═════ TEKS YANG DITAMPILKAN

“Surat Terbuka untuk Presiden Baru”


“Surat Terbuka untuk Presiden Baru”
ilustrasi (Hidayatullah.com)
Oleh: Dr. Adian Husaini

Assalaamu’alaikum warahmatullahi wabarakatuh.
Yang terhormat Bapak Presiden RI yang baru…

Semoga Bapak Presiden dan keluarga senantiasa mendapat perlindungan dan bimbingan Allah SWT dalam menjalankan aktivitas sehari-hari. Saya menulis surat terbuka ini tepat pada 17 Agustus 2014, pagi hingga siang hari, dari sebuah perkampungan. Mudah-mudahan surat ini merupakan bentuk pemenuhan kewajiban saya sebagai Muslim dan rakyat Indonesia. Juga, semoga ini merupakan upaya sekedarnya, dalam rangka mensyukuri kemerdekaan RI ke-69 ini, karena kemerdekaan RI merupakan rahmat Allah Subhanahu Wata’ala.

══════════
═════ DATA TERSEDIA

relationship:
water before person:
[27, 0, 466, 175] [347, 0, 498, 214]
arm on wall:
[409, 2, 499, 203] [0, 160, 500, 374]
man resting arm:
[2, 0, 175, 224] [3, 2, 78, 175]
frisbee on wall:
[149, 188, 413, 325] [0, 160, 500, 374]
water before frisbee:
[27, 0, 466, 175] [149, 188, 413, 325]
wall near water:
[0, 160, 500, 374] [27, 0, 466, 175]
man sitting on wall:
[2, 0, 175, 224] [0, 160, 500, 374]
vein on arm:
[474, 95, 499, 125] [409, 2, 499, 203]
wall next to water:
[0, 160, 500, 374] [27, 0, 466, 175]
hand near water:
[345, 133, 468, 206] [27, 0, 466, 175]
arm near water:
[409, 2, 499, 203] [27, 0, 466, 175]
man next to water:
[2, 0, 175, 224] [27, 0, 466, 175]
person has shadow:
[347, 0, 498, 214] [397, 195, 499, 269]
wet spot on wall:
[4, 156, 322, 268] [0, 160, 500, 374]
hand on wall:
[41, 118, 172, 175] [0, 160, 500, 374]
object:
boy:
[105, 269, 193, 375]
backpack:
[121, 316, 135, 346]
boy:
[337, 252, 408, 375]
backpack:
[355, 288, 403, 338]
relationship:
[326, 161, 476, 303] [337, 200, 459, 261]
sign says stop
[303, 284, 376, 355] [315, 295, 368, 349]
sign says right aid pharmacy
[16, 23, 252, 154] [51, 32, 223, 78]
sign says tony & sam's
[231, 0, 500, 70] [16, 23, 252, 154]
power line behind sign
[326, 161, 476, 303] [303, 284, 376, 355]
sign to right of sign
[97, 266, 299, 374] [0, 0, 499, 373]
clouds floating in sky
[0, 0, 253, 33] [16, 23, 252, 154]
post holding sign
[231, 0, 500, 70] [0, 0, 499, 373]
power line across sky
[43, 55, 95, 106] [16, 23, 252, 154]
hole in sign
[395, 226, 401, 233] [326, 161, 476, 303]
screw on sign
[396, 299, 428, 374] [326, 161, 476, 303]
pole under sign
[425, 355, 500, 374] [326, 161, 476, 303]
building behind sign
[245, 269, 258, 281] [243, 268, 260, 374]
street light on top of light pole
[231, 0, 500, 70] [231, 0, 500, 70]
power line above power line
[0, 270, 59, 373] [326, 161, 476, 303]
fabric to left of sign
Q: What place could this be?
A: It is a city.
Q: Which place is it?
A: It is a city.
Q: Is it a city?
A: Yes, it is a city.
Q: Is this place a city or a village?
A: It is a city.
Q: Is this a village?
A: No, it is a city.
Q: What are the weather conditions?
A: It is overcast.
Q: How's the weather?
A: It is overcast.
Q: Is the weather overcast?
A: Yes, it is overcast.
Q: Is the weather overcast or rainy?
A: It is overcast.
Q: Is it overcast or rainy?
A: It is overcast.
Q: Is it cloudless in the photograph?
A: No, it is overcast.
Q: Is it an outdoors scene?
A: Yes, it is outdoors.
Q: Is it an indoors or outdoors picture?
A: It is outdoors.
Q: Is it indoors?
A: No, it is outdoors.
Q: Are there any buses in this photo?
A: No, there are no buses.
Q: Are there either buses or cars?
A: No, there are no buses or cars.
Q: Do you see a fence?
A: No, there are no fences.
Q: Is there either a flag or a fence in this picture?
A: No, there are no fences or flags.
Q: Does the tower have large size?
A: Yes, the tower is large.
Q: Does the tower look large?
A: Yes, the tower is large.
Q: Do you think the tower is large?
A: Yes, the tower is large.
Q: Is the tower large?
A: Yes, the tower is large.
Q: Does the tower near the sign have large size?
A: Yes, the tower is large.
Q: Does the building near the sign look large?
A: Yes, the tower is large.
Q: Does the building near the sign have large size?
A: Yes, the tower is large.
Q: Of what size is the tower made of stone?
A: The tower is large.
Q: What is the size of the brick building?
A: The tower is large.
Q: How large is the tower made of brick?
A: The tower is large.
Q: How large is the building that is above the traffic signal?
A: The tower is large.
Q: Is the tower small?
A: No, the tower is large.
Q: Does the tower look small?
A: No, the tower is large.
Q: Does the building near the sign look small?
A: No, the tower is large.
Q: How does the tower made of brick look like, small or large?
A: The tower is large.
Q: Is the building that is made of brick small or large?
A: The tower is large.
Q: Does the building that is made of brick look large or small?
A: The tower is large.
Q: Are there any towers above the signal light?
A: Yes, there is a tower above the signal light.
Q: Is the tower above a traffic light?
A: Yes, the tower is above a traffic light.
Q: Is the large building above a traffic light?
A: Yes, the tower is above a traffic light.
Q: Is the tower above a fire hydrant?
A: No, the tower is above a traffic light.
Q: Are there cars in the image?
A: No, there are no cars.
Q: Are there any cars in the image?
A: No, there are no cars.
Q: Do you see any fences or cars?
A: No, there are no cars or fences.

══════════

**DAFTAR TUGAS**.
(a) Menurut teks surat terbuka untuk presiden baru, pada tanggal berapa surat itu ditulis?
(b) Lanjutkan teks surat terbuka untuk presiden baru mulai setelah kalimat terakhir yang ditampilkan.

**JAWABAN LATIHAN**.
(a) 17 Agustus 2014.

(b)
Bapak Presiden yang terhormat…   

Sekedar mengenang kembali sejarah kemerdekaan kita. Proklamasi Kemerdekaan RI terjadi pada hari Jumat, 9 Ramadhan 1364 Hijriah, bertepatan dengan 17 Agustus 1945.  Proklamasi kemerdekaan dikatakan sebagai titik kulminasi perjuangan fisik dan diplomasi bangsa Indonesia dalam meraih kemerdekaan. Selama ratusan tahun bangsa Indonesia, terutama dipelopori oleh para ulama, telah melakukan berbagai bentuk perjuangan melawan penjajah Belanda dan Jepang. Penjajahan Belanda, utamanya menjalankan politik kolonial dengan berporos kepada tiga bentuk penjajahan, yaitu “gold, gospel, and glory”.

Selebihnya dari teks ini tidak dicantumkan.